Excerpted passage:
Cardinal Kurt Koch, president of the Vatican Commission for Religious Relations with the Jews, in an interview Tuesday with the Italian religious news agency SIR slammed the followers of the renegade Priestly Fraternity of St. Pius X for rejecting the Vatican II policy on Jews. It is only that small group, he said, who "do not accept ecumenical dialogue, relations with Jews and religious freedom."

Koch questioned whether because of this, they could even be considered Catholic.

“These are central points of the teaching of the Holy Father, and if [there is] a group that does not accept a council and does not accept a teaching, one must ask how they see each other as Catholic," he said. This is the fundamental problem.”

He said there was “absolutely” no risk that the Church could step back from the position.

In the interview, Koch also reaffirmed reaffirmed the Vatican’s commitment to fostering positive relations with the Jewish world. His remarks came ahead of the Catholic Church’s annual Day of Judaism on Jan. 17.

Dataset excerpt
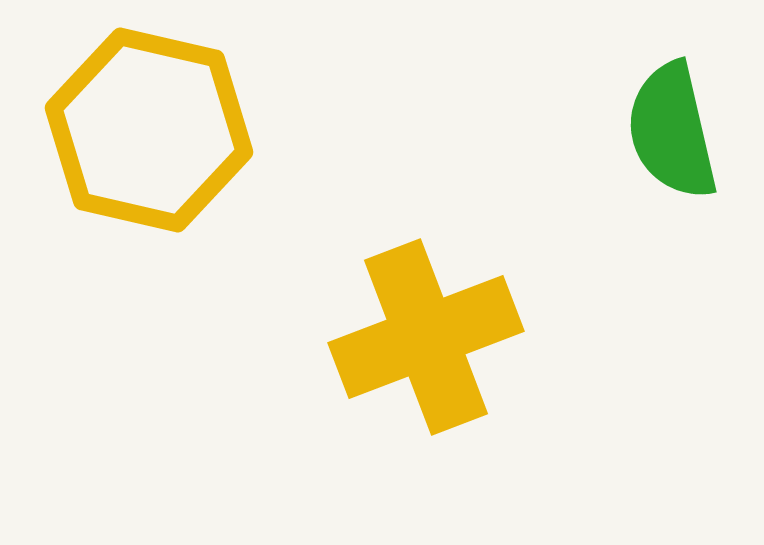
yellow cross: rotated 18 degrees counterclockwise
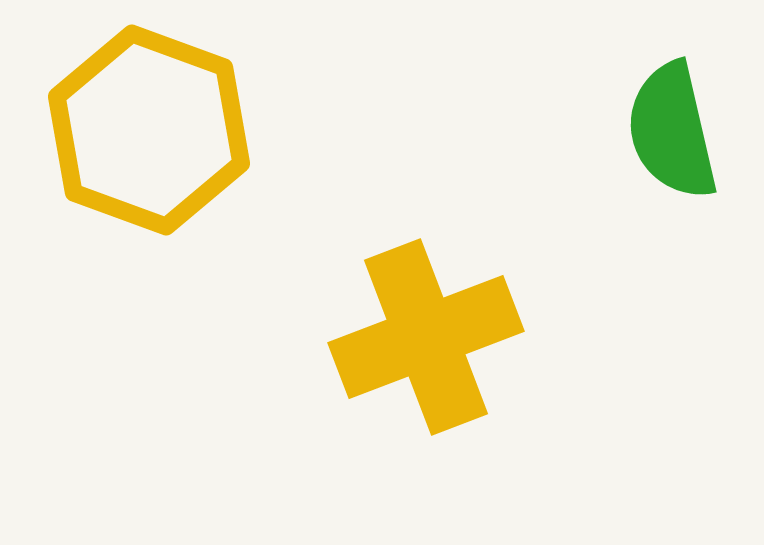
yellow hexagon: rotated 7 degrees clockwise
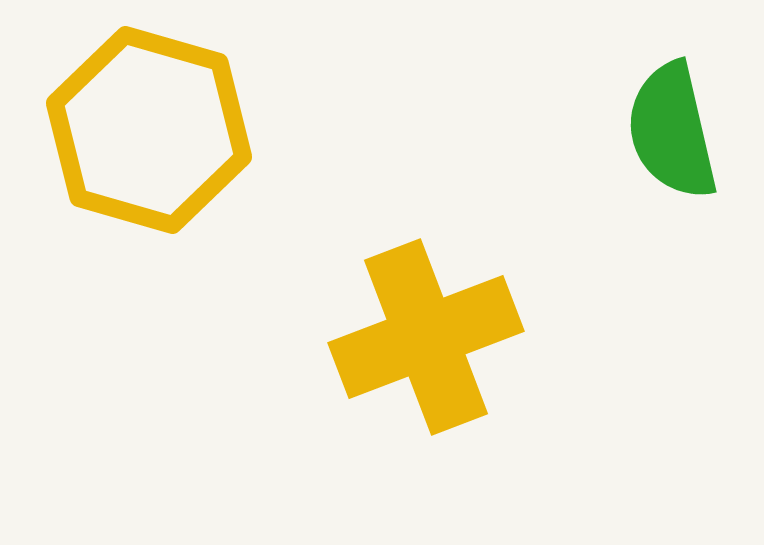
yellow hexagon: rotated 4 degrees counterclockwise
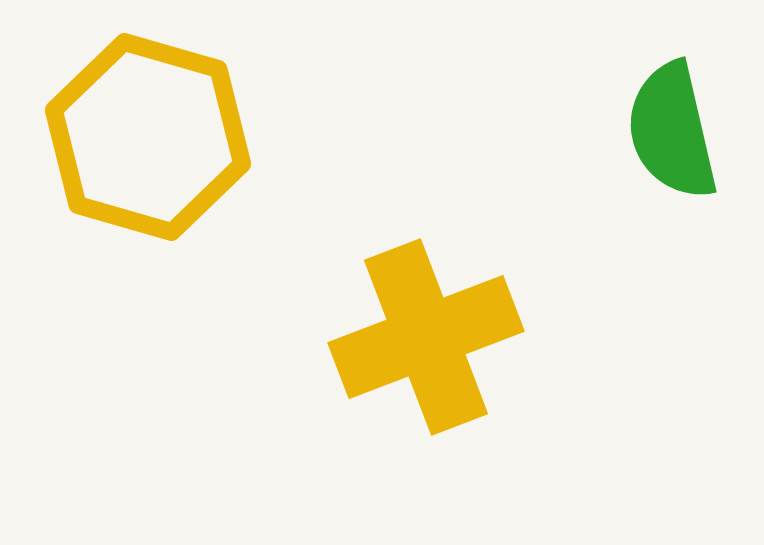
yellow hexagon: moved 1 px left, 7 px down
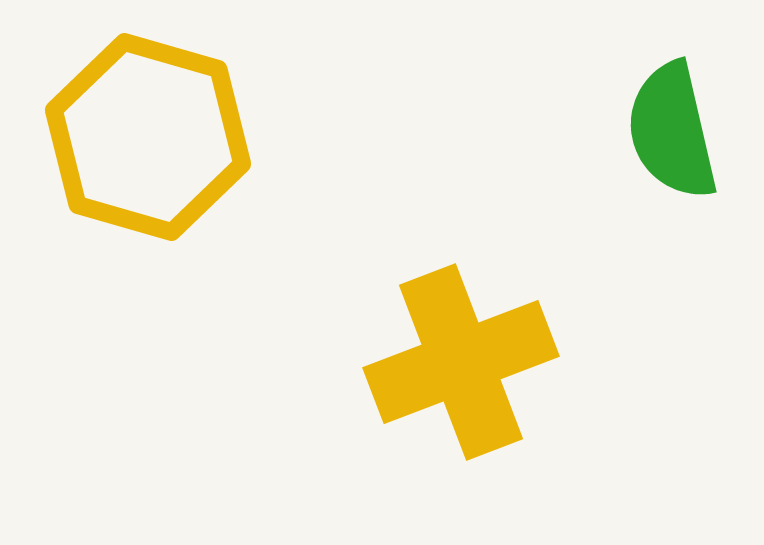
yellow cross: moved 35 px right, 25 px down
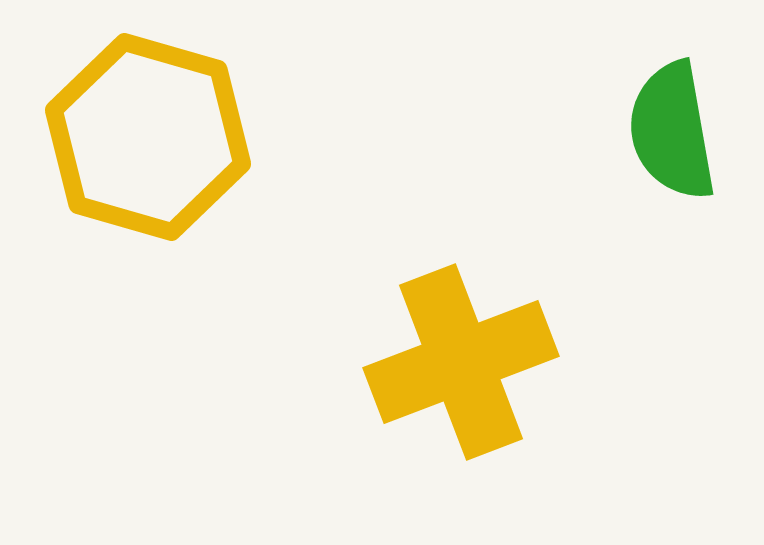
green semicircle: rotated 3 degrees clockwise
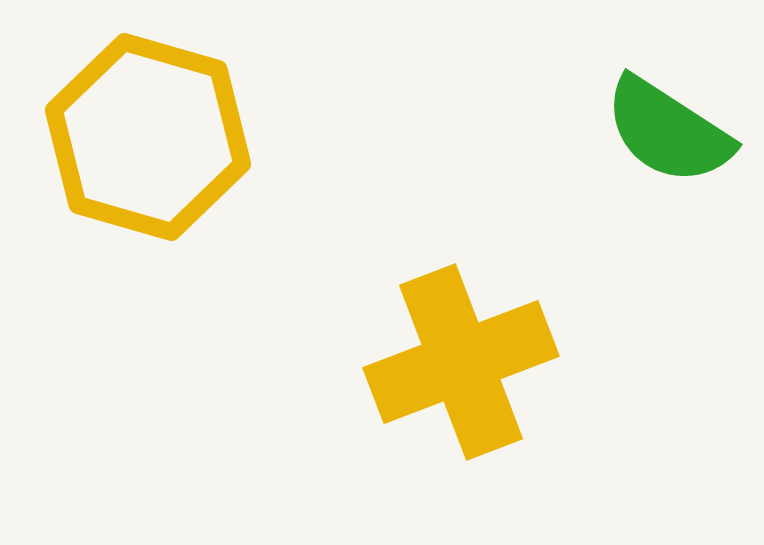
green semicircle: moved 4 px left; rotated 47 degrees counterclockwise
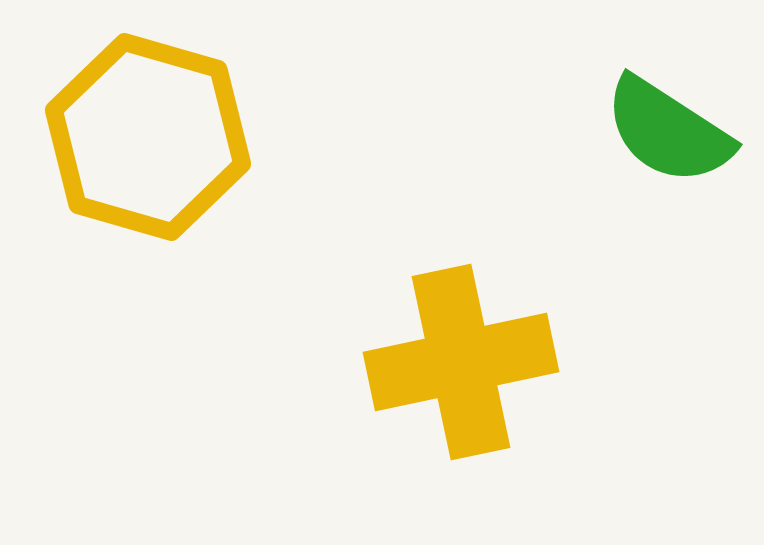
yellow cross: rotated 9 degrees clockwise
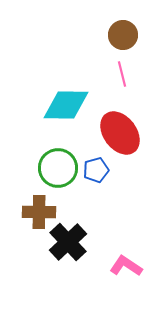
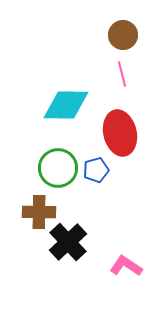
red ellipse: rotated 24 degrees clockwise
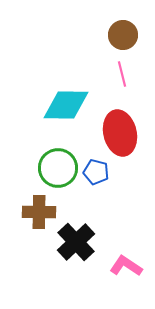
blue pentagon: moved 2 px down; rotated 30 degrees clockwise
black cross: moved 8 px right
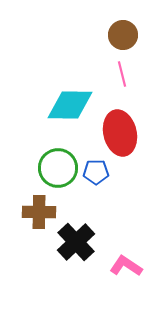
cyan diamond: moved 4 px right
blue pentagon: rotated 15 degrees counterclockwise
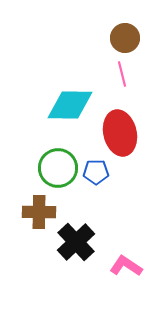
brown circle: moved 2 px right, 3 px down
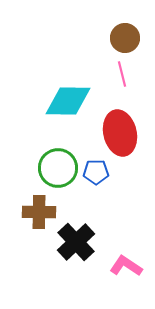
cyan diamond: moved 2 px left, 4 px up
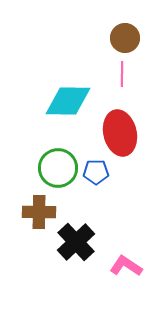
pink line: rotated 15 degrees clockwise
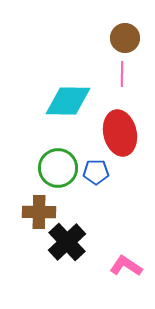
black cross: moved 9 px left
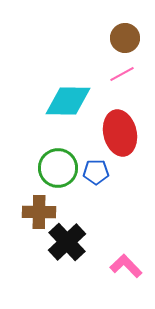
pink line: rotated 60 degrees clockwise
pink L-shape: rotated 12 degrees clockwise
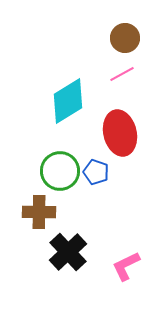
cyan diamond: rotated 33 degrees counterclockwise
green circle: moved 2 px right, 3 px down
blue pentagon: rotated 20 degrees clockwise
black cross: moved 1 px right, 10 px down
pink L-shape: rotated 72 degrees counterclockwise
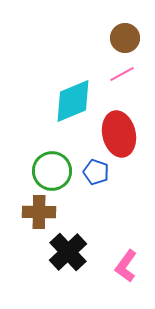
cyan diamond: moved 5 px right; rotated 9 degrees clockwise
red ellipse: moved 1 px left, 1 px down
green circle: moved 8 px left
pink L-shape: rotated 28 degrees counterclockwise
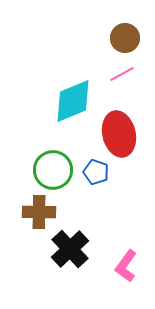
green circle: moved 1 px right, 1 px up
black cross: moved 2 px right, 3 px up
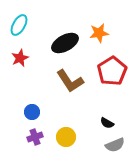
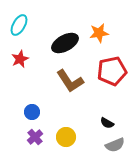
red star: moved 1 px down
red pentagon: rotated 20 degrees clockwise
purple cross: rotated 21 degrees counterclockwise
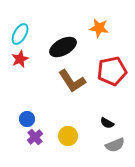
cyan ellipse: moved 1 px right, 9 px down
orange star: moved 5 px up; rotated 18 degrees clockwise
black ellipse: moved 2 px left, 4 px down
brown L-shape: moved 2 px right
blue circle: moved 5 px left, 7 px down
yellow circle: moved 2 px right, 1 px up
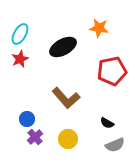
brown L-shape: moved 6 px left, 17 px down; rotated 8 degrees counterclockwise
yellow circle: moved 3 px down
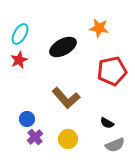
red star: moved 1 px left, 1 px down
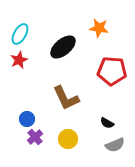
black ellipse: rotated 12 degrees counterclockwise
red pentagon: rotated 16 degrees clockwise
brown L-shape: rotated 16 degrees clockwise
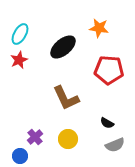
red pentagon: moved 3 px left, 1 px up
blue circle: moved 7 px left, 37 px down
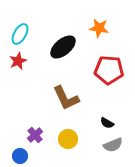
red star: moved 1 px left, 1 px down
purple cross: moved 2 px up
gray semicircle: moved 2 px left
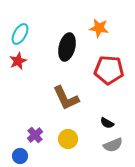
black ellipse: moved 4 px right; rotated 36 degrees counterclockwise
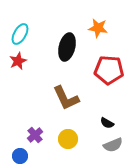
orange star: moved 1 px left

Work to complete:
a – In the article on Cardinal Koch's interview, which annual observance of the Catholic Church falls on Jan. 17?
b – Please continue the article on Cardinal Koch's interview from its final sentence.

Results of the exercise:
a – The Catholic Church's annual Day of Judaism.

b –
“The Jews are our older brothers,” said Koch, reiterating the terminology first used by the late Pope John Paul II during his landmark visit to Rome’s main synagogue in 1986. “We are inseparably linked with the Jews."

Koch stressed that this was the “clear vision” laid down in the Nostra Aetate document issued by the Second Vatican Council in 1965, saying there was “no doubt that in the Catholic Church this declaration is still valid today.”

Each year, the Church in Italy marks its Day of Judaism with a series of meetings and study programs aimed at fostering Catholic-Jewish dialogue.

Koch added in the interview, "Any form of anti-Semitism is a non-Christian act, and the Catholic Church must fight with all its might against this phenomenon."